Darin findet sich die Indigene Tookie im Gefängnis wieder, nachdem sie ihrer Freundin Danae helfen wollte, die Leiche ihres toten Ex-Freundes Budgie von seiner Ehefrau Mara zu stehlen. Von Danae erhält sie für diesen Freundschaftsdienst einen „dicken Scheck“. Leider klebt auch noch Crack an Budgies Körper.

Der Stammespolizist Pollux verhaftet Tookie. Sie wird zu sechzig (!) Jahren (a sentence) Haft wegen Leichenschändung und Drogenhandel verurteilt. Ihre Lehrerin Jackie Kettle schickt ihr Bücher, u.a. ein Wörterbuch, ins Gefängnis. Nach zehn Jahren wird sie begnadigt. Tookie findet Arbeit in einer Buchhandlung in Minneapolis. Und sie heiratet Pollux. Eines Tages verstirbt eine gute Kundin des Bücherladens. Fortan spukt Flora durch die Räume. Und sie scheint Tookie besonders zu verfolgen. Der Geist beunruhigt Tookie. Flora wollte alles über Indigene wissen und wäre am liebsten selbst eine gewesen.

Dann beginnt die Covid 19 – Pandemie. Polluxs Tochter Hetta findet mit ihrem Baby Jarvis Unterschlupf bei ihrem Vater und Tookie. George Floyd wird von weißen Polizisten getötet, und in Minneapolis und anderen Städten in den Vereinigten Staaten gehen Menschen gegen rassistische Polizeigewalt auf die Straßen. Es kommt zu gewalttätigen Unruhen. Und auch zwischen Pollux und Tookie gibt es Dissonanzen. Bis Pollux schwer an Corona erkrankt, Tookie endlich Floras Geist vertreibt und mit ihrer eigenen Vergangenheit ins Reine kommt.

Eigene Lebens- und Familiengeschichte

Die Schriftstellerin Louise Erdrich betreibt die Buchhandlung Birchbark Books in Minneapolis. Sie taucht selbst in dieser Rolle in ihrem Roman auf. Erdrichs Großvater war Häuptling eines Stammes der amerikanischen Ureinwohner, sie wuchs in einem Reservat auf. In ihren Romanen greift sie u.a. auch auf ihre eigene Lebens- und Familiengeschichte zurück.
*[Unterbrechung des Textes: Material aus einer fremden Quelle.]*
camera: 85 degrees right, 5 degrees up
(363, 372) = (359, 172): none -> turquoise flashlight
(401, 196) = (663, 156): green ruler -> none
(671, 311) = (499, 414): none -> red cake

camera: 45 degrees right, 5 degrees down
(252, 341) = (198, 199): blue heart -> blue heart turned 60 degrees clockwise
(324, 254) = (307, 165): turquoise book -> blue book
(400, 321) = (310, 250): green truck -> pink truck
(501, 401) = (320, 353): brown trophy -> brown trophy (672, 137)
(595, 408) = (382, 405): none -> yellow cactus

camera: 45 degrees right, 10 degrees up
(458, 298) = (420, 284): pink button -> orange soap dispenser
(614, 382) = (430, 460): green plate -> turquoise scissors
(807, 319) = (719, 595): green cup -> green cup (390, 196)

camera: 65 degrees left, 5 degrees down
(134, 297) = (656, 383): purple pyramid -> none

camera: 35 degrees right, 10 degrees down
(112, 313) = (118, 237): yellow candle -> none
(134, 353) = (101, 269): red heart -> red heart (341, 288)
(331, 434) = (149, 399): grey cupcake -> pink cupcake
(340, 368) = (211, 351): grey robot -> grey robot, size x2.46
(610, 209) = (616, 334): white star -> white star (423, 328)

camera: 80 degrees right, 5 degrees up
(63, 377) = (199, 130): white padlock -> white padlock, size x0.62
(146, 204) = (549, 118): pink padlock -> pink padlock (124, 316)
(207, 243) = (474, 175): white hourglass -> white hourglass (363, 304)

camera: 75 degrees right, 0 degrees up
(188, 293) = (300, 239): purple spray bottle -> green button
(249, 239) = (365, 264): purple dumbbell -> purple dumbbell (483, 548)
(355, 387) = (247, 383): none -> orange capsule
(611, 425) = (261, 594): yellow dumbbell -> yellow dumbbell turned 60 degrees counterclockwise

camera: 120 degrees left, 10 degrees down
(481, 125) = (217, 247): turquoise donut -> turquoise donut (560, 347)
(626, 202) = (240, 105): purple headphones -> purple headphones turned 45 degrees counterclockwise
So stecken im „Jahr der Wunder“ eigenwillige Charaktere, allen voran Louise Erdrichs Protagonistin Tookie. Was sich anfangs wie Klamauk liest, entwickelt sich zu einer herzerwärmenden mitunter auch traurigen Geschichte über Bücher und Menschen. Die indigene Kultur mit ihren Riten und Bräuchen findet ebenso Raum wie die weltverändernden Ereignisse Covid 19 – Pandemie und rassistische Polizeigewalt, die wie Donnerhall im Romaninhalt wirken:

„Dann schaute ich es mir auch an, das Video mit dem Polizisten, der auf dem Nacken eines Schwarzen Mannes kniete, und der Mann rief und rief nach seiner Mutter, und dann verstummte er, und dann lag er still.“ (E-Book, S. 207)

Hauptfigur mit Ecken und Kanten

Tookie ist eine Hauptfigur mit Ecken und Kanten, sie prägt sich mir als Lesende von allen Figuren des Buches am meisten ins Gedächtnis. Ihre Leidenschaft für Bücher und für das Lesen springt auch auf mich über. Die Buchempfehlungen in der Geschichte und auch die „Lieblingsbücherliste“ am Ende des Romans inspirieren, gleich in die nächste Buchhandlung zu laufen und mit einem Arm voller Bücher wieder nach Hause zu gehen.

Als Europäerin, weit weg von den USA, bekomme ich durch Tookies Perspektive eine Ahnung vom tiefsitzenden Rassismus und der Ungleichheit zwischen Armen und Reichen im „Land der unbegrenzten Möglichkeiten“.

„Das Jahr der Wunder“ von Louise Erdrich ist zwar nicht mein „Lieblingsbuch“ in diesem Jahr, aber eine lesens- und empfehlenswerte Lektüre.

Louise Erdrich: Jahr der Wunder.
Aus dem Amerikanischen Englisch von Gesine Schröder.
Aufbau Verlag, Mai 2023.
480 Seiten, E-Book, 16,99 Euro.

Diese Rezension wurde verfasst von Sabine Sürder.